WHAT THE TASK REQUIRES:
Although the records include pictures, print only the rest, exactly as written.

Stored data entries

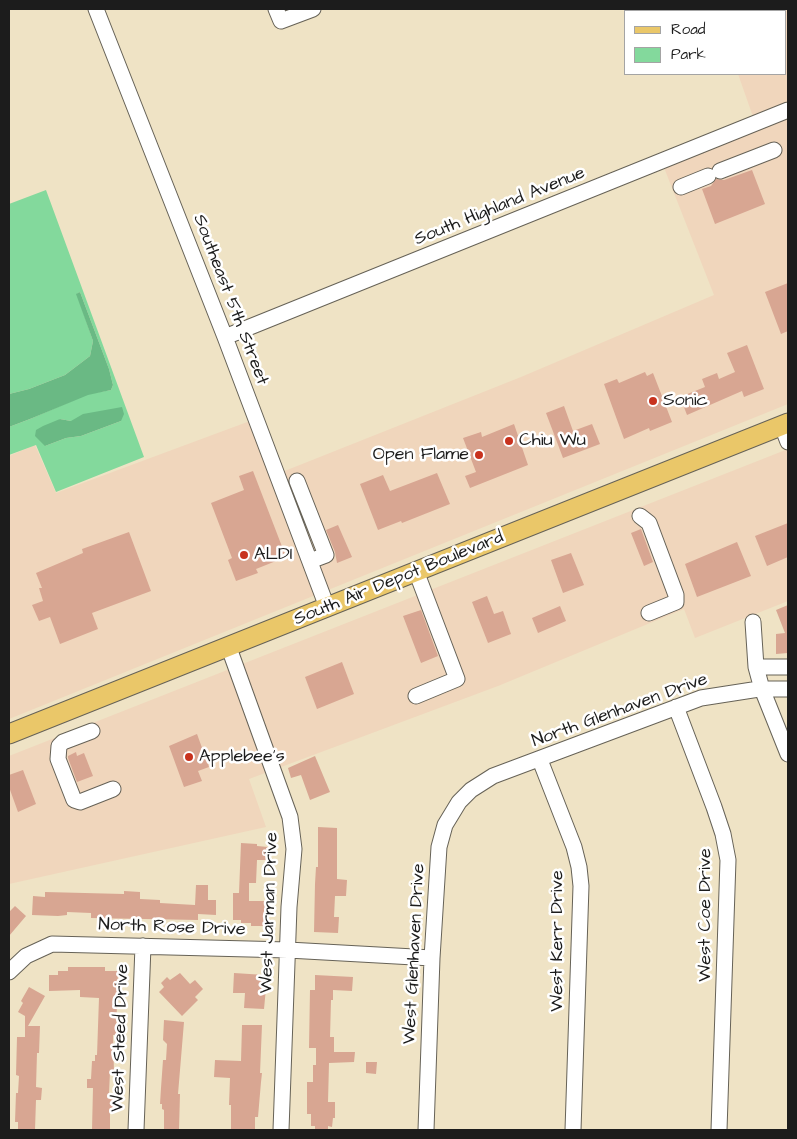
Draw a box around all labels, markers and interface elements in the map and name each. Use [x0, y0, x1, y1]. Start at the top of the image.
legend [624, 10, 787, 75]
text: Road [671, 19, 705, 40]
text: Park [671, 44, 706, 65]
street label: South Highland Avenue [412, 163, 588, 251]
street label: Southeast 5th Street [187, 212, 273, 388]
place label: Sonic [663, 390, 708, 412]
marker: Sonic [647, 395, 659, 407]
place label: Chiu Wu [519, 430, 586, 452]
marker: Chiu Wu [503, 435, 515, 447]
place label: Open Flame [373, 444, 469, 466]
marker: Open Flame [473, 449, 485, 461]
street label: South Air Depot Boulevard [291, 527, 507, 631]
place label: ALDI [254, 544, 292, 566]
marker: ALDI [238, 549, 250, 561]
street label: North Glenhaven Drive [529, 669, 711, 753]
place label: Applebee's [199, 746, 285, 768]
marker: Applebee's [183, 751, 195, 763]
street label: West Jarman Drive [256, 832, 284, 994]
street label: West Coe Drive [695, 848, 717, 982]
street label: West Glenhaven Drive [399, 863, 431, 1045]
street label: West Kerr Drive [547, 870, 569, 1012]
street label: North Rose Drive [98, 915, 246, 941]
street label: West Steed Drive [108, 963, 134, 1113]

COMPLETED TASK:
Draw a box around all labels, markers and interface elements in the map and name each. Use [x0, y0, x1, y1]. Start at the top of the image.
legend [624, 10, 787, 75]
text: Road [671, 19, 705, 40]
text: Park [671, 44, 706, 65]
street label: South Highland Avenue [412, 163, 588, 251]
street label: Southeast 5th Street [187, 212, 273, 388]
place label: Sonic [663, 390, 708, 412]
marker: Sonic [647, 395, 659, 407]
place label: Chiu Wu [519, 430, 586, 452]
marker: Chiu Wu [503, 435, 515, 447]
place label: Open Flame [373, 444, 469, 466]
marker: Open Flame [473, 449, 485, 461]
street label: South Air Depot Boulevard [291, 527, 507, 631]
place label: ALDI [254, 544, 292, 566]
marker: ALDI [238, 549, 250, 561]
street label: North Glenhaven Drive [529, 669, 711, 753]
place label: Applebee's [199, 746, 285, 768]
marker: Applebee's [183, 751, 195, 763]
street label: West Jarman Drive [256, 832, 284, 994]
street label: West Coe Drive [695, 848, 717, 982]
street label: West Glenhaven Drive [399, 863, 431, 1045]
street label: West Kerr Drive [547, 870, 569, 1012]
street label: North Rose Drive [98, 915, 246, 941]
street label: West Steed Drive [108, 963, 134, 1113]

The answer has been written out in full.